I’m sure this providential homecoming contributed to the ease of the transition, but nostalgia is not a good justification for pastoring a church. This needed to be a divine call. When it became clear that it was, I focused all my energy into transitioning well and committed to a couple of big ideas.


Honor the history

Like most pastors, I like to think that I’m loaded with brilliant ideas of how to lead a church. After all, I’m a risk-taker who loves innovation, with experience designing a church’s infrastructure, DNA, vision and alignment.
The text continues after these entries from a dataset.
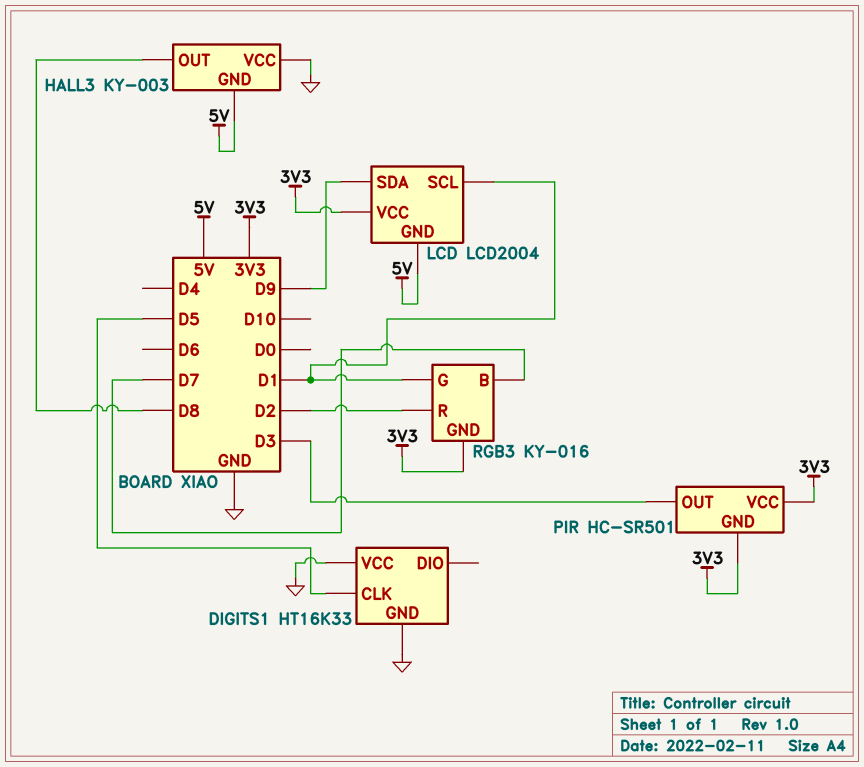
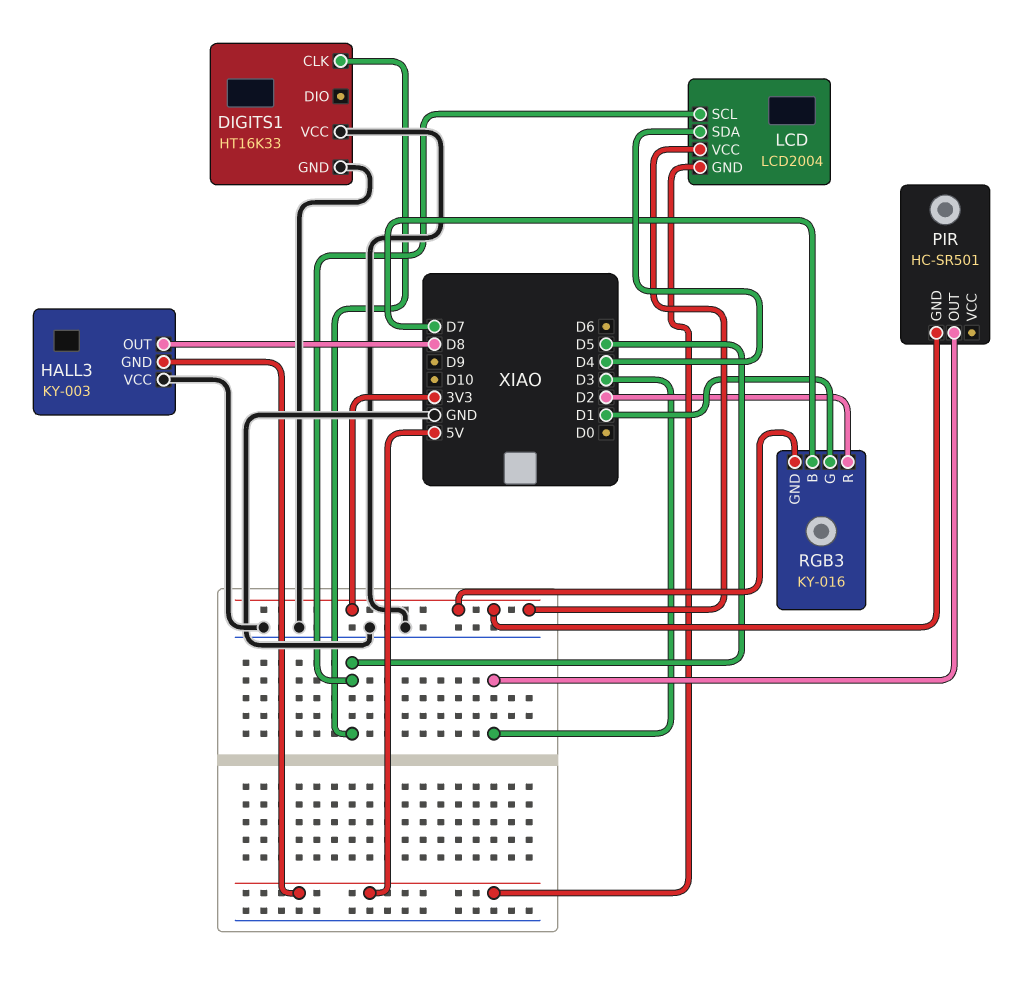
LCD pin SCL: D1 -> D5
LCD pin SDA: D9 -> D4
PIR pin VCC: 3V3 -> none

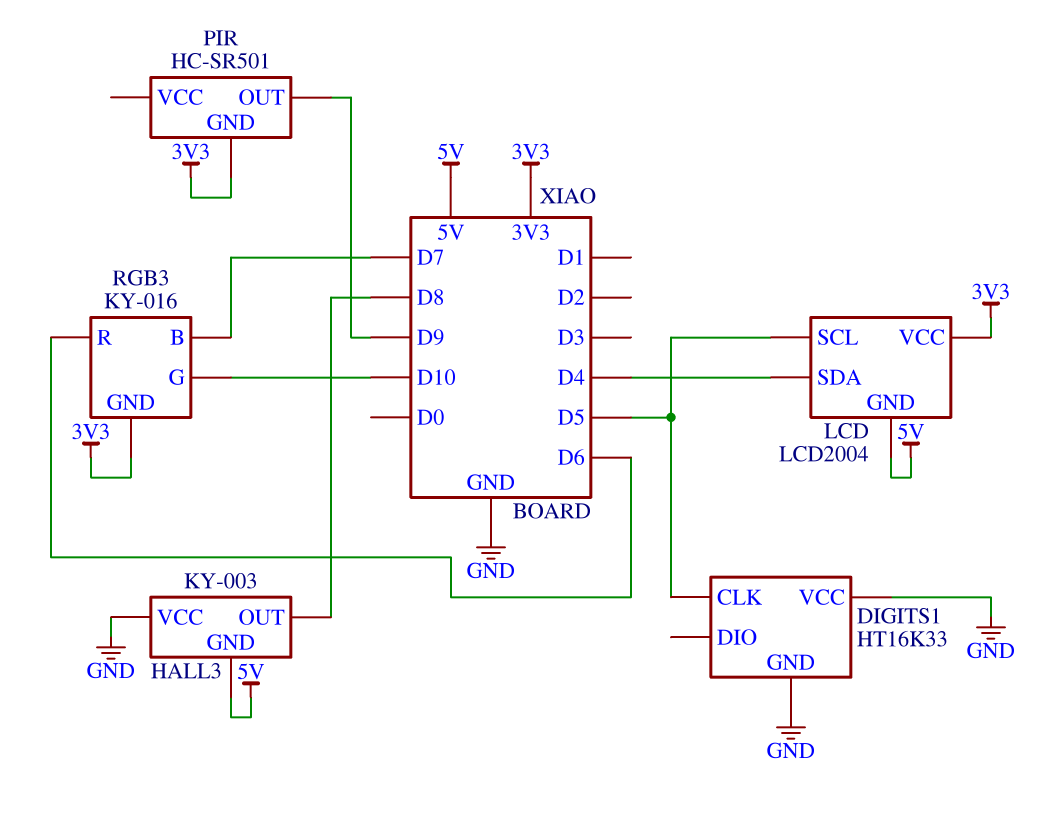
PIR pin OUT: D3 -> D9
RGB3 pin G: D1 -> D10
RGB3 pin R: D2 -> D6

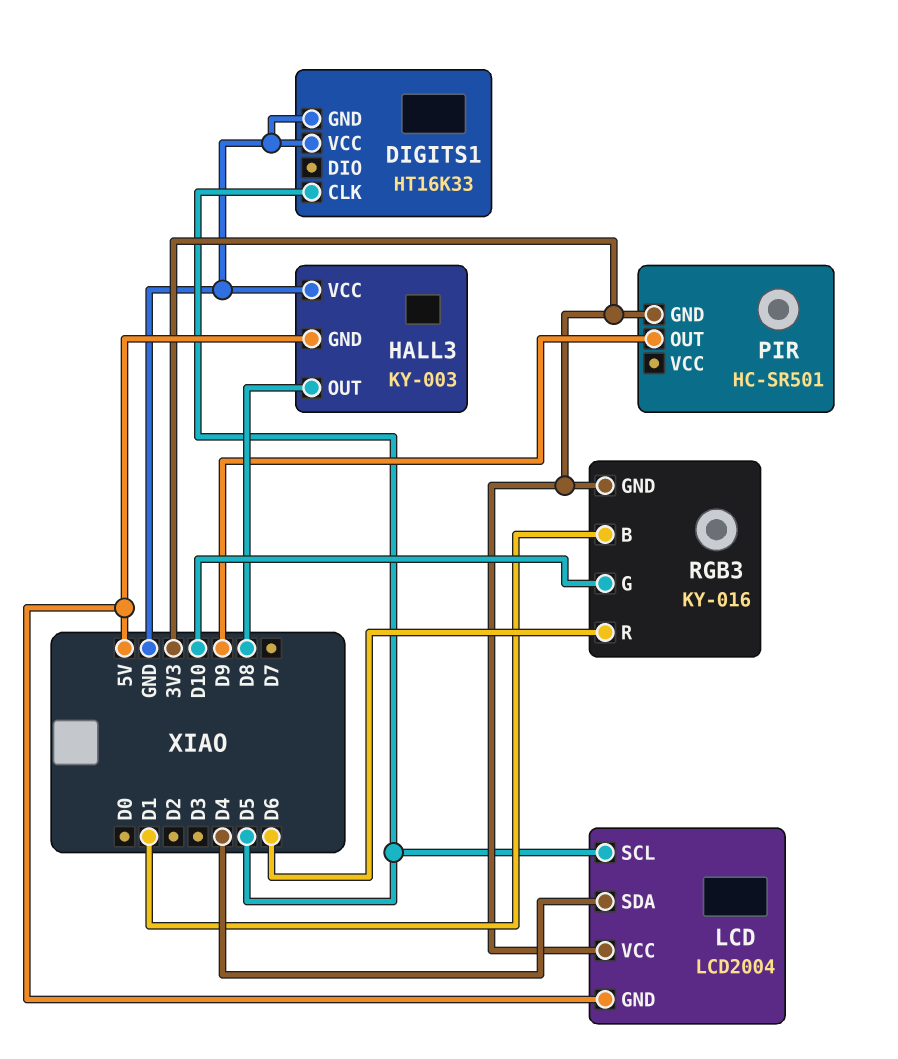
RGB3 pin B: D7 -> D1

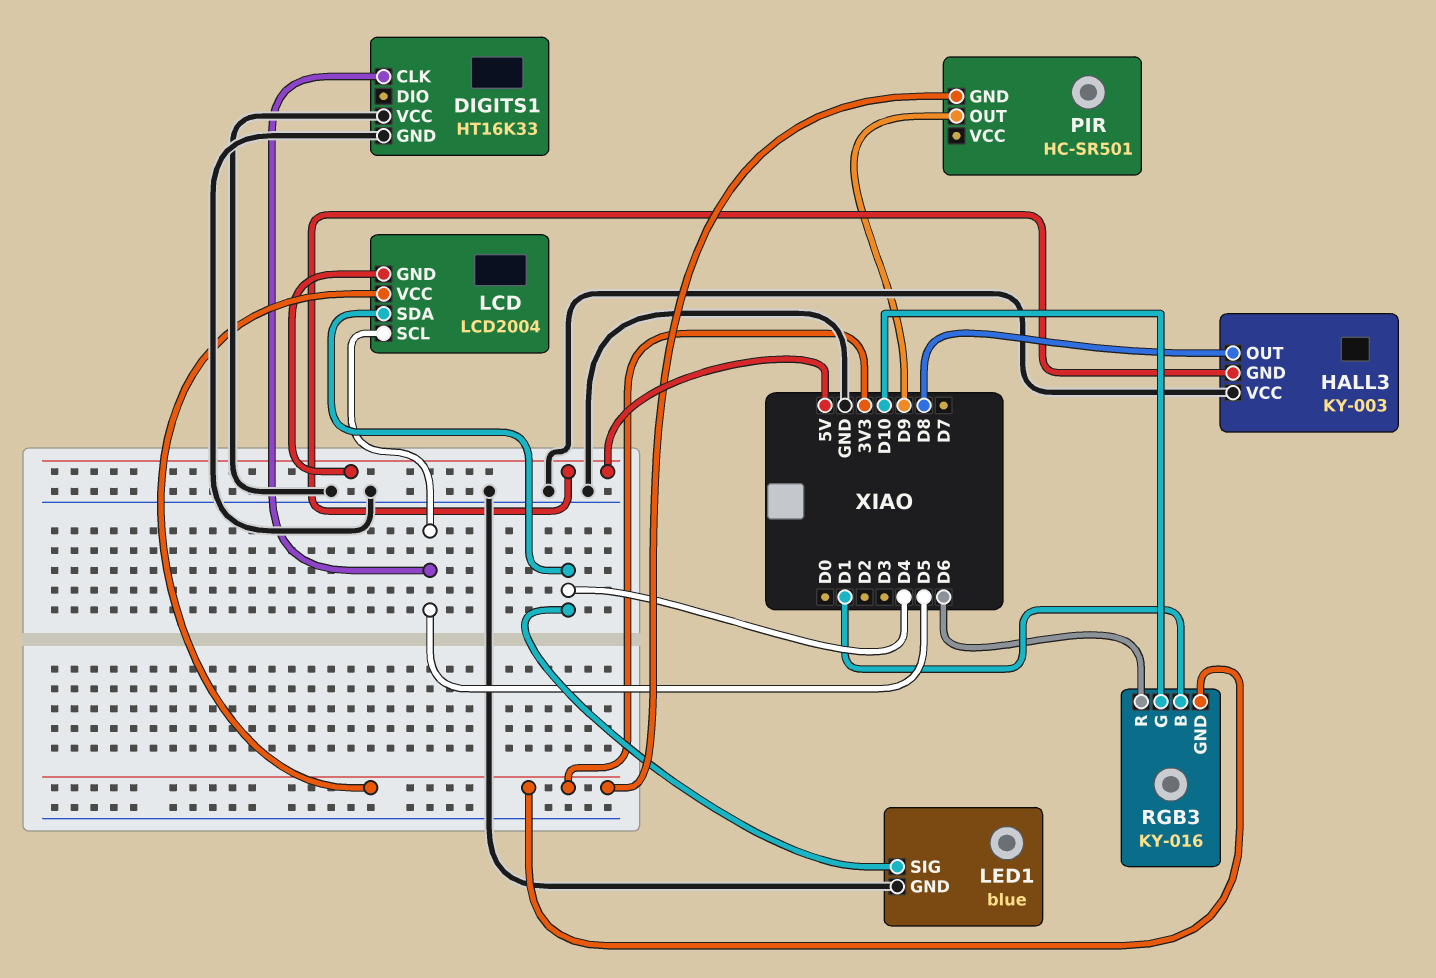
LED1: none -> blue
LED1 pin GND: none -> GND
LED1 pin SIG: none -> D4

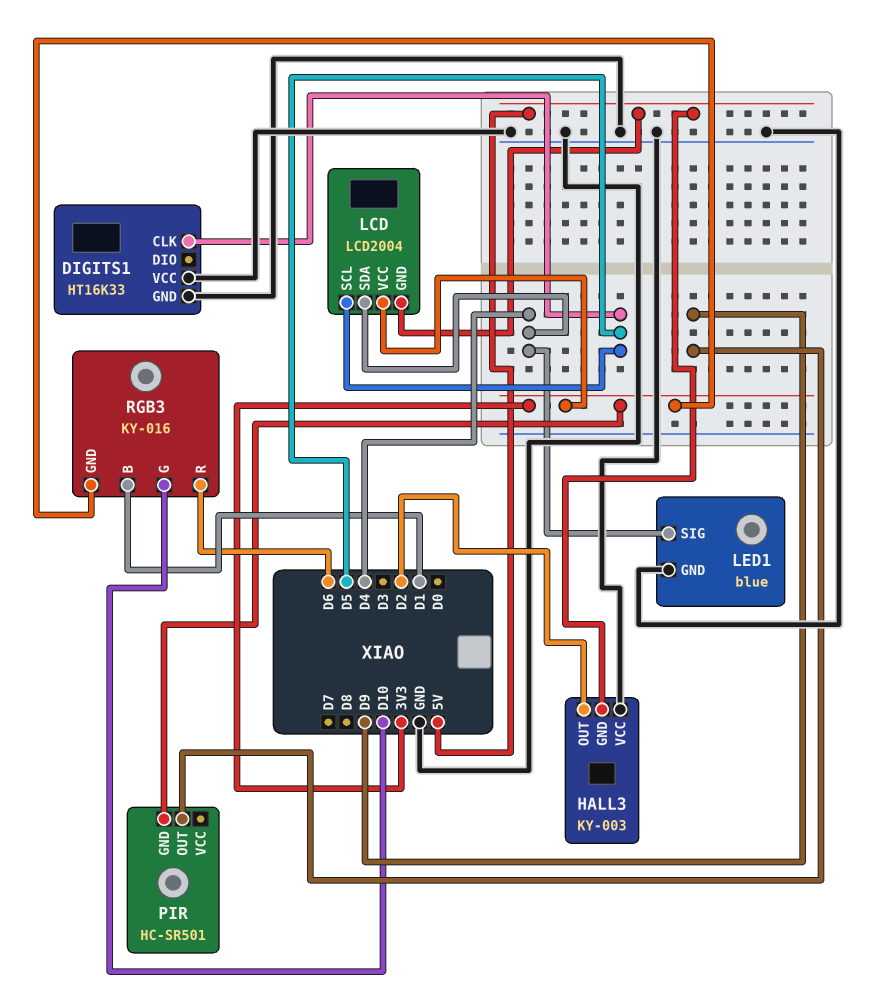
HALL3 pin OUT: D8 -> D2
However, none of that gives me permission to dismiss or dishonor what others have done to create Grace’s identity and health. The transitional elements that Tom mentioned were put in place largely to protect me and to set me up for success. I needed to reciprocate such grace with grace.

I knew that Grace reflected Tom’s ministry DNA, philosophy and language. It was my job to learn to speak the language of that culture before I tried to change it in any way.


Explain the why

Our shared values showed that I wasn’t a threat and that we could all change together and on purpose.

I was welcomed with love and excitement, but I knew that the honeymoon period would end and the unspoken dance of control and resistance would begin. I resolved to spend the first 12 months in the pulpit on big-picture ideas and values. I focused on the why of ministry instead of changing any of the what or how.

Thanks to the hard work Tom had done to prepare the congregation, we all realized how much we already had in common and that we could be excited about where we are heading. Our shared values showed that I wasn’t a threat and that we could all change together and on purpose.


Build relationships

I knew that any trust or influence I would have at Grace would not come from my ministry skills, my title or even how I compare to Tom. It would only come by getting to know the people personally, caring for them and investing in them. I took the elders out to lunch one by one. I sat in on missions, finance and women’s board meetings to network, watch and ask questions. I intentionally added more personally vulnerable stories to my sermons. Basically, I took the initiative to make a personal connection with as many key people as I could, and to publicly let the congregation know that I consider all ministry to be relational at its core.

Not every pastor gets handed a loving, healthy church full of disciples like I did at Grace EFC. I am immensely grateful and don’t take a minute of it for granted. I was able to hit the ground running because of the groundwork Tom and the leadership had laid, as well as how God had prepared me in my life in ministry. I’m excited to press on to the next stretch of track God has for us at Grace Church.

Tom Beaman spent 12 years in the concert sound business before coming to faith in Jesus and attending Denver Seminary. He served Grace EFC in a part-time role for two years before being called as senior pastor in 1991. Today, Tom is retired and writes a devotional blog called Freshbreadoflife.com. He and his wife, Ann Maree, have two children and three grandchildren.

Jeff Foote is a second-generation EFCA pastor, district chairman for the Rocky Mountain District and former church-planting coach. He spent some time as a professional musician and has written songs that are sung in churches worldwide. He and his wife, Abby, have three children.